FWIW, I've also used fwup and it has worked perfectly, so that's something that Lenovo did get right.

> I think Linux support of new hardware is always going to be shaky unless we can get vendors to care and support it themselves.

This is what I actually expect from a Ubuntu-certified laptop. That the manufacturer makes sure that the Laptop actually works with Ubuntu.

That's the same bar I have for Apple and windows laptops.

Otherwise they should just call them "Linux tinkerer friendly" or similar.


The sound card just needs the up to date SOF driver. It works out of the box on Fedora 32.


Fedora 32 was released in April 21 2020. This laptop was released in october 2019.

Waiting 7 months to be able to use sound was not an option for me. I needed to use the microphone and headphones for work.

Luckily I managed to get Arch set up, which came with a recent enough kernel and SOF driver. As of June 2020, Ubuntu still does not.


Generally, certification is useless except for "compliance" and "get support for something".

If you are running a supported combination of hardware and software, the hardware vendor can't officially close your case just because "you are running unsupported software and we are sure your OpenBSD damaged your mouse" or similar BS. However, as long as there is a hardware problem you are able to clearly identify, support is usually not a problem even with non-certified software with most (but not all) vendors. Problems that might be either hardware or software are always a problem, because you are almost always dealing with 2 vendors blaming each other. The certification leads to a slightly lower overhead for convincing the support to take the case and a slightly higher number of solved cases. But nothing dramatic. And also take care that the supported software is usually a specially adapted version of something, e.g. the exact installation of Windows your laptop came with. If you reinstall your companies default Windows image you are out of luck. If you upgrade to another service pack or major version, you are out of luck.

Also "certfied" is necessary for stuff like "our processes for adding numbers are certified ISO12345 and demand supported hard- and software". There is no real benefit besides complying with some obscure checklist some useless PHB came up with. But in some industries, you cannot do business without that, no matter how pointless, expensive, unsafe, insecure or counterproductive it might be.

In sum "certified" means "the bureaucracy won't be able to complain", not "it works".

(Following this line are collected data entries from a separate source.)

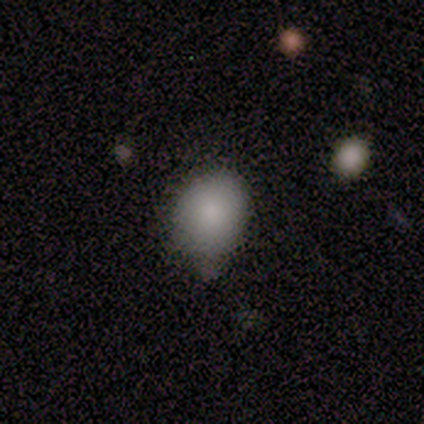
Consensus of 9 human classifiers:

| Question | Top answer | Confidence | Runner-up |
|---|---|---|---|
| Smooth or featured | smooth | 100% | — |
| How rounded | in between | 56% | round (44%) |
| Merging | none | 67% | minor disturbance (33%) |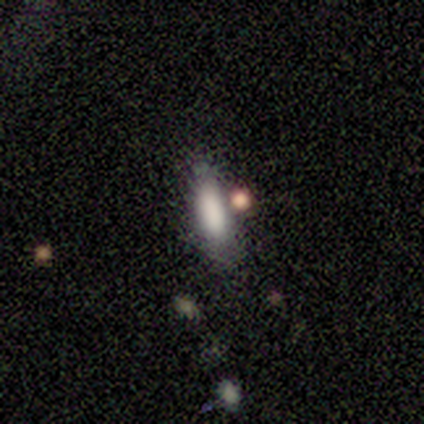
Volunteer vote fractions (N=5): smooth_or_featured: smooth (p=0.80) [alt: star or artifact p=0.20]
how_rounded: in between (p=1.00)
merging: none (p=0.75) [alt: major disturbance p=0.25]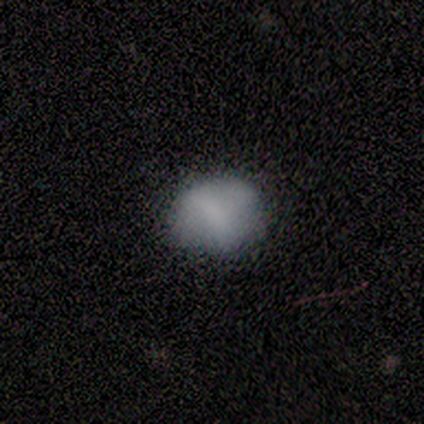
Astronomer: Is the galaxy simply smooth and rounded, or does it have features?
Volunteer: smooth — 40%, tied with star or artifact at 40%.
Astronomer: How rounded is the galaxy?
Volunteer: round — 50%, tied with in between at 50%.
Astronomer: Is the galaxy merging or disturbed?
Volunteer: none — 100%.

I've only used Apple laptops for the past 15 years. So when I buy a Laptop for OS Z, I actually expect Z to work.

Maybe its my fault for having unreasonable expectations. No idea what the story is on Windows.

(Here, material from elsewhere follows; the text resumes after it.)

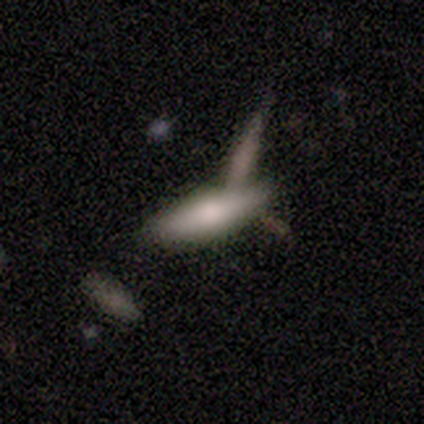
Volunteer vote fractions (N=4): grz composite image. It shows a smooth galaxy with no disk features (100%) that is in between round and cigar-shaped (75%). Merging: none (75%).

Even with macs running OSX there were OS and driver problems with overheating, downclocking, batteries, keyboard missing keypresses, keyboard going missing on reboot, touchbar disfunction and problems with the touchpad like broken palm rejection. And thats just stuff from a few weeks of reading HN comments...


I don't think an anecdotal experience with the Yoga line is compatible with the claim that "if you want to buy a Linux laptop, avoid Lenovo like the plague."

I've had great experiences with my Thinkpads (t410s and t530) running Linux. Granted, I was just running Ubuntu, but I never had an issue. I will note that I disabled the fingerprint sensor, camera, and microphone at the BIOS level so didn't have experience dealing with those drivers. I expect most others will have a fine experience with the non-touchscreen Thinkpads, and probably some of the newer models as well.


I’m curious which one you have as I’ve been a happy yoga user for many years(2 different models) and never has any issue with quality or Linux support.

I am a long time Linux user so that may be the difference. The fact that you prefer Ubuntu is probably a bit telling about you experience and skill level with Linux on the desktop.


I've had a couple of X1s and T series throughout the years, and ran Ubuntu and Arch wonderfully. Save for the fingerprint sensor (where I think the issue is not drivers but rather that fingerprints don't have enough entropy for a keyring), they actually ran way better than my current Windows X1 which BSODs every 3 days.

I think the yoga subbrand is a lower end model, so maybe they're sloppier there?


Perhaps the Yoga isn't as popular as other Lenovo models for running Linux. Still, the situation you describe sounds bad.

I bought a Linux laptop from System76 almost to years ago, and it have been a painless experience. They even manage CUDA updates fairly much hassle free. Anyway, I was tired of 25 years of futzing around with configuring Linux, so I decided on an easier path.


Sorry to hear you had such a bad experience... I've had great success with the T430, T480p and X1 Extreme.


In the certification it states testing was done on kernel version 5.0.0-1015-oem-osp1.

Are you using that kernel version? If not, use Ukuu or some other method and install it


To be fair, if hardware really only worked with a specific version of the Linux kernel, that wouldn't exactly scream quality either. You'd be stuck without being able to update for security or for any new hardware support.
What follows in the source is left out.